A central question in African agriculture is how to catalyze a more competitive, equitable and sustainable agricultural growth within the context of smallholder production systems, inefficient agricultural marketing, inefficient investments by private sector, and a degradation-prone natural resources base.
Integrated Agricultural Research for Development (IAR4D) is a promising organizing concept that builds on the Innovation Systems Approach – in which the generation, diffusion and application of impactful innovations depend on systemic integration of knowledge systems that promote communication, interaction and cooperation between agricultural research, education, extension, farmers, private sector and policy regulatory systems.
Two papers in the January 2011 open access ‘Journal of Agriculture and Environmental Studies‘ examine different experiences with ‘innovation platforms’ as a tool for development-oriented agricultural research in Central and east Africa.

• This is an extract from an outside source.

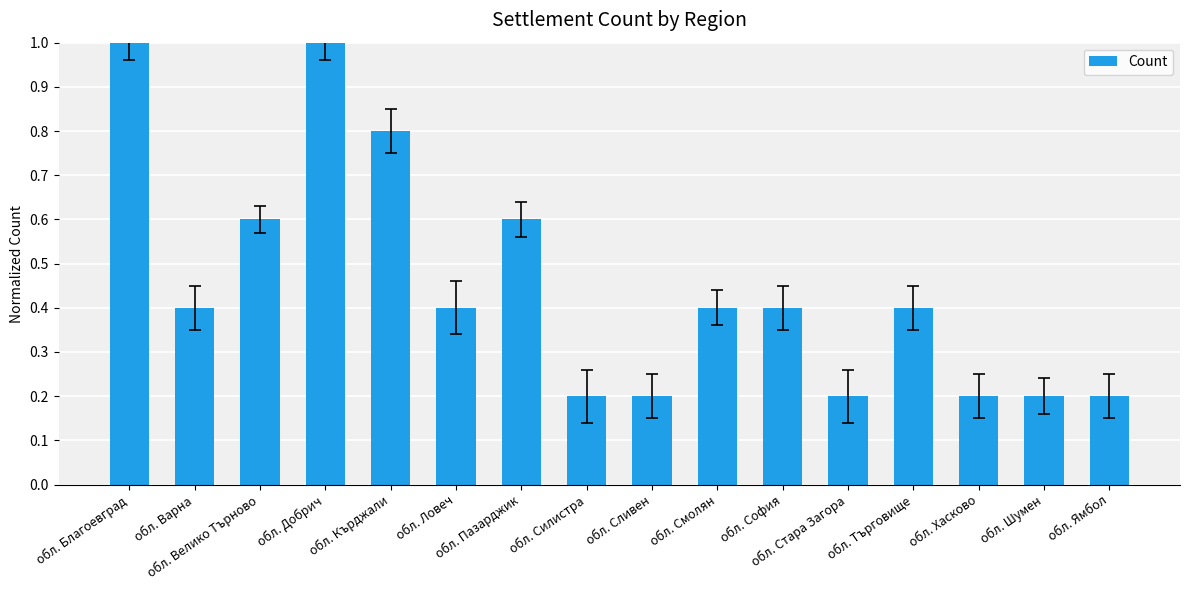

How many distinct data groups are displayed?

1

The article entitled ‘Institutional Innovations for Building Impact-oriented Agricultural Research, Knowledge and Development Institutions‘ describes the “participatory establishment of twelve Innovation Platforms as tools for pooling knowledge across the agricultural business, education, research and extension systems… There were major breakthroughs which included bringing on board non-traditional private sector and policy maker partners, overcoming the predominant “farmer handout syndrome”, building consensus and addressing common interest challenge. Making markets work, bringing various stakeholders including universities to the community and vice-versa, appreciation of indigenous knowledge system, propelling collective soil and water conservation and demand/utilization of technologies hitherto on-shelf were other very significant breakthroughs.”

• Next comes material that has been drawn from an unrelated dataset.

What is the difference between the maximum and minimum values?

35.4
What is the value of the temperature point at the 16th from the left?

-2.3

The second article, on ‘Agricultural Innovation Platform As a Tool for Development Oriented Research: Lessons and Challenges in the Formation and Operationalization‘ presents processes, lessons and experiences from the Lake Kivu area. “The lessons and experiences are shared across 6 stages of agricultural innovation platform formation, namely; Identification of a research and developmental challenge(s), Site selection, Consultative and scoping study, Visioning and Stakeholder analysis, Development of action plans and Implementation of the action plans.” Foeriming such platforms was “faster in creating win-wins when market led. Strong leadership, strategic partnership, information flow, interactions and dealing with recurrent challenges during the formation process are critical in fostering innovations. The major challenges included capacitating the stakeholders in requisite skills and dealing with persistent handout-syndrome.”